Supplied information
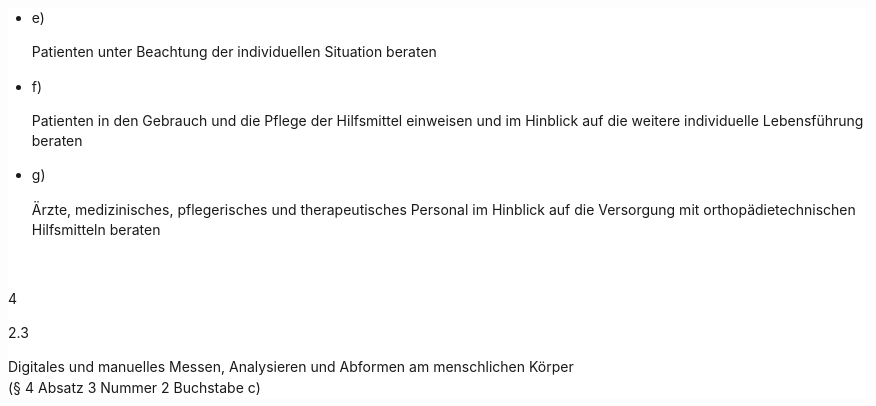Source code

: <tr>

<td style="border-right: 0.5pt solid ; border-bottom: 0.5pt solid ; " align="left" valign="top" charoff="50">

  - e)
    
    <div style="">
    
    Patienten unter Beachtung der individuellen Situation beraten
    
    </div>

  - f)
    
    <div style="">
    
    Patienten in den Gebrauch und die Pflege der Hilfsmittel einweisen
    und im Hinblick auf die weitere individuelle Lebensführung beraten
    
    </div>

  - g)
    
    <div style="">
    
    Ärzte, medizinisches, pflegerisches und therapeutisches Personal im
    Hinblick auf die Versorgung mit orthopädietechnischen Hilfsmitteln
    beraten
    
    </div>

</td>

<td style="border-right: 0.5pt solid ; border-bottom: 0.5pt solid ; " align="center" valign="top" charoff="50">

 

</td>

<td style="border-bottom: 0.5pt solid ; " align="center" valign="middle" charoff="50">

4

</td>

</tr>

<tr>

<td style="border-right: 0.5pt solid ; border-bottom: 0.5pt solid ; " rowspan="2" align="center" valign="top" charoff="50">

2.3

</td>

<td style="border-right: 0.5pt solid ; border-bottom: 0.5pt solid ; " rowspan="2" align="left" valign="top" charoff="50">

Digitales und manuelles Messen, Analysieren und Abformen am menschlichen
Körper  
(§ 4 Absatz 3 Nummer 2 Buchstabe c)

To-do item
Please give the number of lines in the listing that hold "right", and no other text.

Solution for this exercise
4